Rye


The rye is a Plante annual belonging to the kind Secale of the family of the Poacée S (Graminée S), and cultivated like Céréale or Fourrage. It belongs to cereals with Paille. It is a rustic cereal adapted to the poor and cold grounds. Its culture is nowadays marginal.

Scientific name: Secale cereal L., family of the Poacée S, subfamily of the Pooideae , tribe of the Triticeae .

The kind Secale includes/understands many species originating in Central Asia.

Description

The Chaume is longer and more flexible than that of the Blé.

The inflorescence is a ear, of structure similar to that of corn. Shorter, always bearded, it is made of épillet S with three flowers, whose median is sterile and who thus carries only two seeds. The grain is a Caryopse more lengthened than that of corn. Glumelles, the nonadherent ones, half-open with maturity, letting appear the grain.

History

The origin of the history of rye is not clear. The wild ancestor of rye was not identified with certainty, but it is one of the many species of graminaceous growing in a wild state in the east and the center of the Turkey and in the areas bordering. One found rye domesticated in minor amounts in a certain Neolithic number of sites S of Turkey, as with Can Hassan III (Neolithic preceramic B), but it is if not virtually absent from archaeological witnesses until the Bronze Age in Central Europe, C. 1800-1500 BC. It is possible that rye migrated from Turkey towards the west mixed in minor amount with corn, and that it was cultivated for itself only in the one second time. Although archaeological vestiges of this cereal were found in a Roman context along the Rhine and of the Danube and in the British Isles, Pline Old the does little case of rye, describing it like “ a very poor, useful food only to avoid the famine ” and indicating that one mixes it with corn for “ to attenuate his bitter taste, and even then it is very unpleasant to the stomach” ( the Natural history 18.40).
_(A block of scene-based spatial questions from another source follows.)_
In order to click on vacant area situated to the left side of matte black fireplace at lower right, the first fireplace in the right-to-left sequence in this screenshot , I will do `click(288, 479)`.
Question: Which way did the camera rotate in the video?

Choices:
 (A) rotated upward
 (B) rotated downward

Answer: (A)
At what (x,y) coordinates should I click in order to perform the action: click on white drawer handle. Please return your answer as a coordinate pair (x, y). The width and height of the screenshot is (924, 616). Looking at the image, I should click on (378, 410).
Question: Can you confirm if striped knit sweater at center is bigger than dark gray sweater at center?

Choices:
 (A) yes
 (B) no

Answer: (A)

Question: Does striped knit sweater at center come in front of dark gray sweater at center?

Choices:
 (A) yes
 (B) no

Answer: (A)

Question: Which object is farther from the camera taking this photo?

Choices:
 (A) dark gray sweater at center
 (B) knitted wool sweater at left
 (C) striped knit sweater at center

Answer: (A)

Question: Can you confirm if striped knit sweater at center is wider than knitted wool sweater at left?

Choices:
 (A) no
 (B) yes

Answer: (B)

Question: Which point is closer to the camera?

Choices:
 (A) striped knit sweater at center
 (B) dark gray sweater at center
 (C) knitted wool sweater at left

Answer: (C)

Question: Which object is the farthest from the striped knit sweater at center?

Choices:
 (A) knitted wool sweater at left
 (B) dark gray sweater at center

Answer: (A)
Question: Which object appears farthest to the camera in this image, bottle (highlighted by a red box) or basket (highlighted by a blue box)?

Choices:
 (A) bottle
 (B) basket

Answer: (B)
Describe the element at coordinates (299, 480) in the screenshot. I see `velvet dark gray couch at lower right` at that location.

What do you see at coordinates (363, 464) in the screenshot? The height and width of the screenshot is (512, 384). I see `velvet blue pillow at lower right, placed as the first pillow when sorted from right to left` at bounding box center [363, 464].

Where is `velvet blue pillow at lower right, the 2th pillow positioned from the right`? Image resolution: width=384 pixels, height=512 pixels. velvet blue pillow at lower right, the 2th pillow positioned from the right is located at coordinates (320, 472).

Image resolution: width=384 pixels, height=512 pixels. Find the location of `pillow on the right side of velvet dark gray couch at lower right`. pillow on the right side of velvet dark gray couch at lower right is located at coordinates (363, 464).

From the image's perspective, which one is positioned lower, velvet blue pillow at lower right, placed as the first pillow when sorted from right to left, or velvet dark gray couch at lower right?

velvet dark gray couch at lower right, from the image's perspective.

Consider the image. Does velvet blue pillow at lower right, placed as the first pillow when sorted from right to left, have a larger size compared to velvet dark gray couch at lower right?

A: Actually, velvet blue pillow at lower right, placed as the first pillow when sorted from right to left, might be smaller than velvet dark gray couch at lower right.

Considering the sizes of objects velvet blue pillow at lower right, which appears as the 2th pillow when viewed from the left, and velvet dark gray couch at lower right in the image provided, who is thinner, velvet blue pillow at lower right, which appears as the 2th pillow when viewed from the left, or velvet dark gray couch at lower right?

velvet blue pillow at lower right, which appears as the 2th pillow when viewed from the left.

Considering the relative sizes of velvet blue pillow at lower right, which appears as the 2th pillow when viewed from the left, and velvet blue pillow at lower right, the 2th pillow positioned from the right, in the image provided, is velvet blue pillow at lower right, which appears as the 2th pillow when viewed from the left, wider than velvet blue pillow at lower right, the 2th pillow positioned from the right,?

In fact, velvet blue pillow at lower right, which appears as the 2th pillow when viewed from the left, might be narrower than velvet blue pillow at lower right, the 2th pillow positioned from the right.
Since the the Middle Ages, rye was largely cultivated in Central Europe and Eastern and it was the principal cereal suitable for making bread in the majority of the areas in the east of the border free - German and in the north of the Hungary.

The assertion of a culture much earlier of rye, on the site epipaleolithic of Such Abu Hureyra in the valley of the Euphrate, in the north of the Syria, is discussed. Criticisms relate to inconsistencies in the dating to radiocarbon, and of the identifications only based on the grain, and not on the ball.

Use

  • Grains:
    • human Consumption: the Farine of rye is required for the manufacture of bread, in particular for its dietetic value.
    • animal Feeds: rye has a fodder value equivalent to that of corn. But rye can also be mown before maturity to be distributed to the animals in whole plant.
  • Straw: raw material for the clothes industry of traditional roofs, or the Restuffing with straw of chairs. It is also used with manufacture of Paillasson S and artisanal objects. It can enter the composition of insulating materials.
  • Gardens: rye is sometimes employed on the acid grounds, like sowing of autumn, to occupy the ground and thus to avoid the undesirable grass growth. One can also regard the esthetic aspect of this long graminaceous as considerable.
  • Rootlets of germinated seeds: the glycerol-coated Macérat (Gemmothérapie, nonconventional medicine) would look after the hepathic chronic and acute problems, the Psoriasis and the autoimmune diseases.
  • Environment: used as interculture traps with nitrate (CIPAN)
  • the pin of rye is a parasite running for this plant, used for the production of LSD.

Note: the “Ségala S” are grounds cold, with poor and acid ground, favorable to the culture of rye. One finds them in particular in the south-west of the Massif Central (France).